“Aunt Carrie just bought a new van.

She spent about 45 minutes deciding which one she wanted. Then bought it.

The first time she saw it was the day she picked it up and after she’d already paid for it… from a company she’s never heard of before.”

I looked at my Aunt Barbara with some surprise.

Typically a car purchase is a major decision. It usually includes a long research time, finance applications, test drives and negotiating with a salesman.

But not this time.

45 minutes and done.

You might be tempted to think that my Aunt Carrie is a spontaneous person and this is just her modus operandi.

Not so.

She’s lived in the same house for over 30 years.

Highly conservative and thoughtful about everything.

And very frugal… sometimes to a fault.

So what would convince her to make a major purchase in such a short time? Especially when doing so was contrary to her nature?

Even more amazing is that this happened during times of high-inflation and a pending recession!

The answer holds a very important lesson for businesses everywhere that want to thrive in tough times.

It can be summed up in two words… which I’ll detail for you in a minute.

For now consider another example with a lower price point, but in a much worse economy…

In 2009, just after the United States entered a major recession, one of our clients presented us with a major problem.

Collectorz specializes in helping LP record , book, CD and comic book collectors organize and catalog their collections. It is a very unique niche, right?

They did some major updates to their software.

The major problem was two fold:

  1. Low Upgrade Rates – The last two updates had a very low up-take rate. Less than 8% of their list was upgrading, despite being offered serious perks and features in the new versions.
  2. Poor New Sales – Overall sales were low. When the economy is down, people tend to get tight with their money… even for a $19/month purchase.

As we discussed possible solutions, I realized that their offer was missing an important component.

This two word solution for getting customers to buy more that I referred to earlier… they didn’t have any kind of strategy to make it work for them.

We build a simple system for them.

The impact was immediate. Within less than a month more than 50% of their list moved to the new version and they saw an increase of over 39% in new sales.

So, what did they do?

In both cases – with my Aunt and with Collectorz – one thing made all the difference.

They implemented “Risk Management”.

I’m not talking about the company’s risk… I’m talking about the buyer’s risk.

In my Aunt Carrie’s case, the car dealership offered her a 10 day no-questions asked refund or replacement policy.

Buy now, drive it around, have a mechanic check it out… and if, after 10 days you don’t love the car, bring it back and we’ll give you a new one or refund your money.

EASY… and totally free of risks for the buyer.

For Collectorz, we implemented a full-refund policy… plus they got to keep the software… and we’d help them migrate to a different platform of their choice… if they didn’t love, love, love the new interface and features.

Again, ZERO risk for the buyer.

Why does this work so well?

Think about this…

When times are tough financially it adds a huge layer of stress and strain to buyers – both consumers and businesses.

Everyone feels at risk because they don’t know if their purchasing power will suddenly dry up.

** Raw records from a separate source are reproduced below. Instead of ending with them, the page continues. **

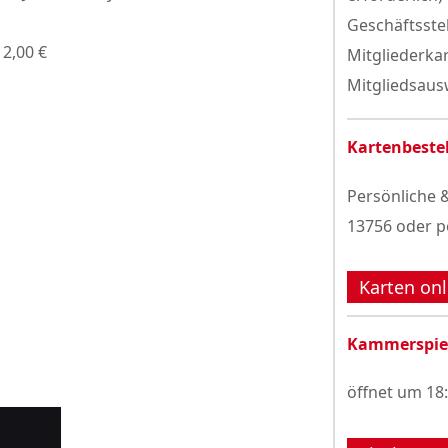
Geschäftsste
 2,00 €
Mitgliederka
Mitgliedsausw
Kartenbeste
Persönliche &
13756 oder p
Karten onl
Kammerspie
öffnet um 18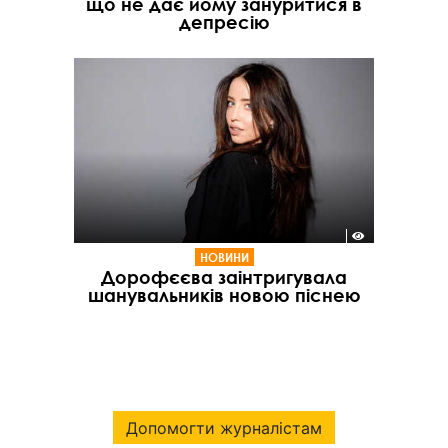
що не дає йому зануритися в
депресію
НОВИНИ
Дорофєєва заінтригувала
шанувальників новою піснею
Допомогти журналістам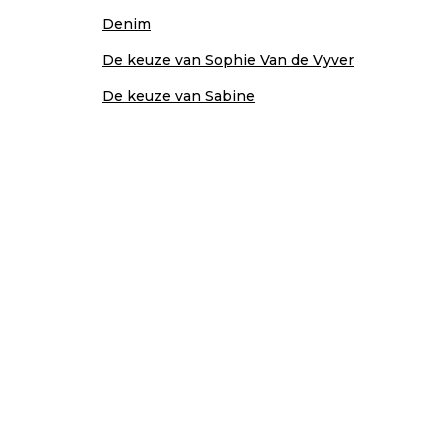
Denim
De keuze van Sophie Van de Vyver
De keuze van Sabine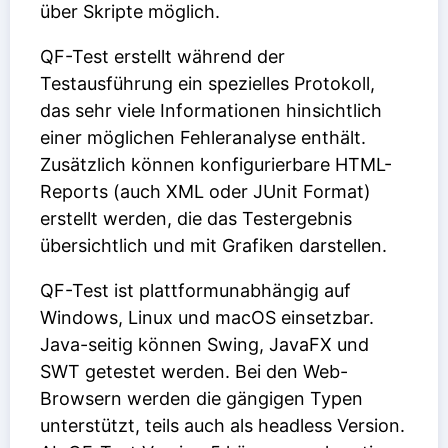
über Skripte möglich.
QF-Test erstellt während der
Testausführung ein spezielles Protokoll,
das sehr viele Informationen hinsichtlich
einer möglichen Fehleranalyse enthält.
Zusätzlich können konfigurierbare HTML-
Reports (auch XML oder JUnit Format)
erstellt werden, die das Testergebnis
übersichtlich und mit Grafiken darstellen.
QF-Test ist plattformunabhängig auf
Windows, Linux und macOS einsetzbar.
Java-seitig können Swing, JavaFX und
SWT getestet werden. Bei den Web-
Browsern werden die gängigen Typen
unterstützt, teils auch als headless Version.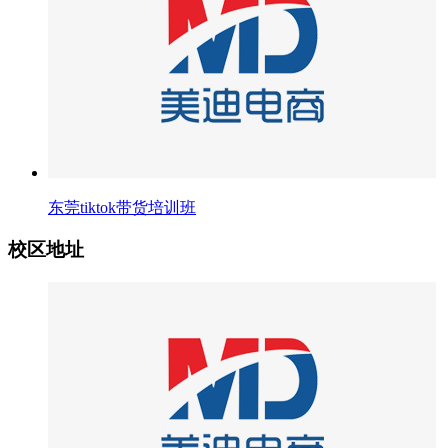
东莞tiktok带货培训班
校区地址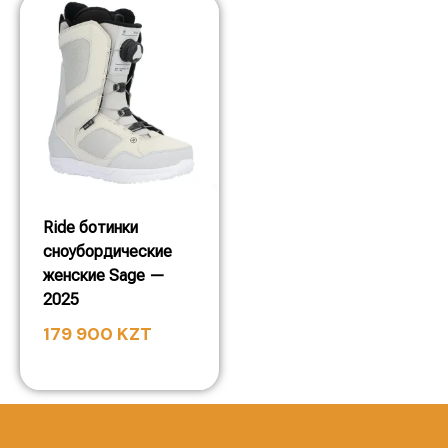
Ride ботинки
сноубордические
женские Sage —
2025
179 900
KZT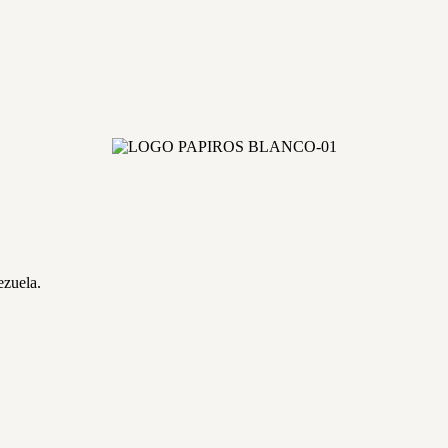
ezuela.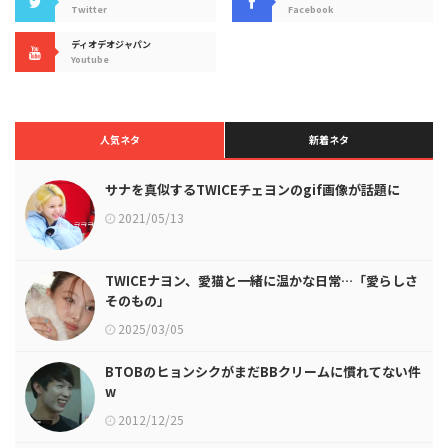
Twitter
Facebook
ディオデオジャパン
Youtube
人気ネタ
新着ネタ
サナを真似するTWICEチェヨンのgif画像が話題に
2021/05/13
TWICEナヨン、愛猫と一緒に温かな日常…「愛らしさ
そのもの」
2025/03/05
BTOBのヒョンシクがまだBBクリームに慣れてない件
w
2012/12/25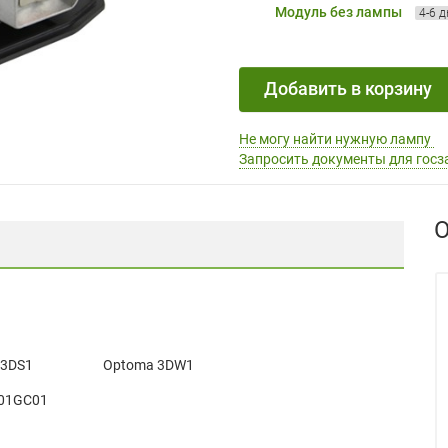
Модуль без лампы
4-6 
Добавить в корзину
Не могу найти нужную лампу
Запросить документы для госз
О
 3DS1
Optoma 3DW1
01GC01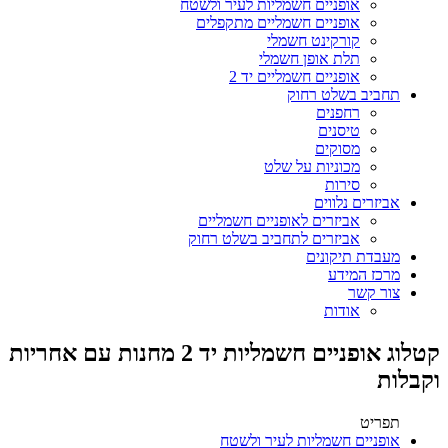
אופניים חשמליות לעיר ולשטח
אופניים חשמליים מתקפלים
קורקינט חשמלי
תלת אופן חשמלי
אופניים חשמליים יד 2
תחביב בשלט רחוק
רחפנים
טיסנים
מסוקים
מכוניות על שלט
סירות
אביזרים נלווים
אביזרים לאופניים חשמליים
אביזרים לתחביב בשלט רחוק
מעבדת תיקונים
מרכז המידע
צור קשר
אודות
קטלוג אופניים חשמליות יד 2 מחנות עם אחריות
וקבלות
תפריט
אופניים חשמליות לעיר ולשטח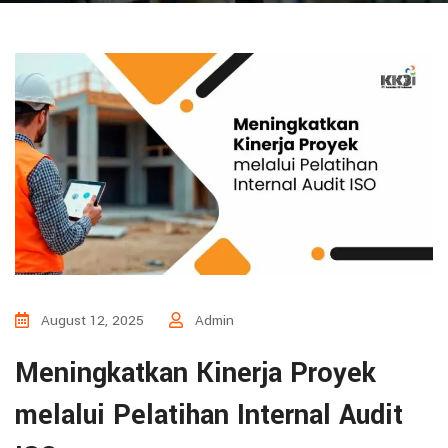
August 12, 2025
Admin
Meningkatkan Kinerja Proyek
melalui Pelatihan Internal Audit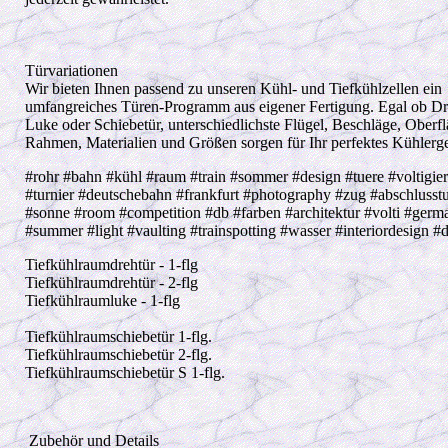
Türvariationen
Wir bieten Ihnen passend zu unseren Kühl- und Tiefkühlzellen ein
umfangreiches Türen-Programm aus eigener Fertigung. Egal ob Dr
Luke oder Schiebetür, unterschiedlichste Flügel, Beschläge, Oberf
Rahmen, Materialien und Größen sorgen für Ihr perfektes Kühlerge
#rohr #bahn #kühl #raum #train #sommer #design #tuere #voltigie
#turnier #deutschebahn #frankfurt #photography #zug #abschlusstu
#sonne #room #competition #db #farben #architektur #volti #germ
#summer #light #vaulting #trainspotting #wasser #interiordesign #
Tiefkühlraumdrehtür ‐ 1‐flg
Tiefkühlraumdrehtür ‐ 2‐flg
Tiefkühlraumluke ‐ 1‐flg
Tiefkühlraumschiebetür 1‐flg.
Tiefkühlraumschiebetür 2‐flg.
Tiefkühlraumschiebetür S 1‐flg.
Zubehör und Details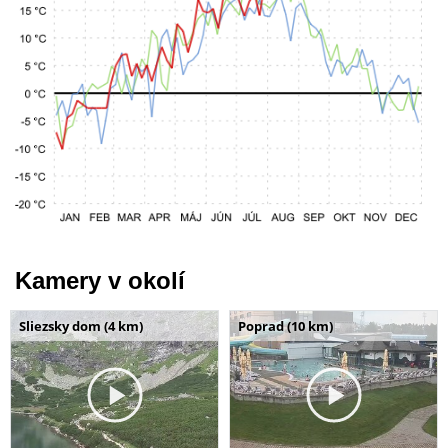
Kamery v okolí
Sliezsky dom (4 km)
Poprad (10 km)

Oftentimes, marketing managers, COO’s and acquisition departments feel this same pressure, they tend to tighten policies, watered-down guarantees, and actually increase real or perceived risk to the buyer.

In other words, they seek for ways to reduce THEIR risks, not the consumers.

Almost all airlines reacted this way during the COVID-19 pandemic. They went to great lengths to increase revenue streams for themselves, including charging more for food, baggage, seat assignments, and other services.

Southwest Airlines took the opposite approach and aggressively reduced the risks for the passengers.

The result?

Southwest substantially grew their market share while others suffered major market reduction and revenue loss.

For example, American Airlines, the top airline in the world, had a year-over-year revenue growth of -48.1% (ending Q2, 2022), with a total 5 year growth rate of -15.81%.

By contrast, Southwest had a Y/Y revenue growth of 114.39% (ending Q2, 2022) and a total 5 year growth rate of -5.02%… the highest in the airline industry (COVID-19 was a killer for these guys!).

By far, the best way to increase revenues and get more buyers during hard times is to create policies and systems to reduce risks for the buyer.

You can do this by:

  1. Analyzing market trends
  2. Pinning down your buyer’s current sentiment and key emotions
  3. Reviewing policies, prices and practices with a “Buyer Risk Management” mindset

When you wisely implement systems that make the buyer feel safe, they will purchase more… bring you more revenues… and reduce your risks.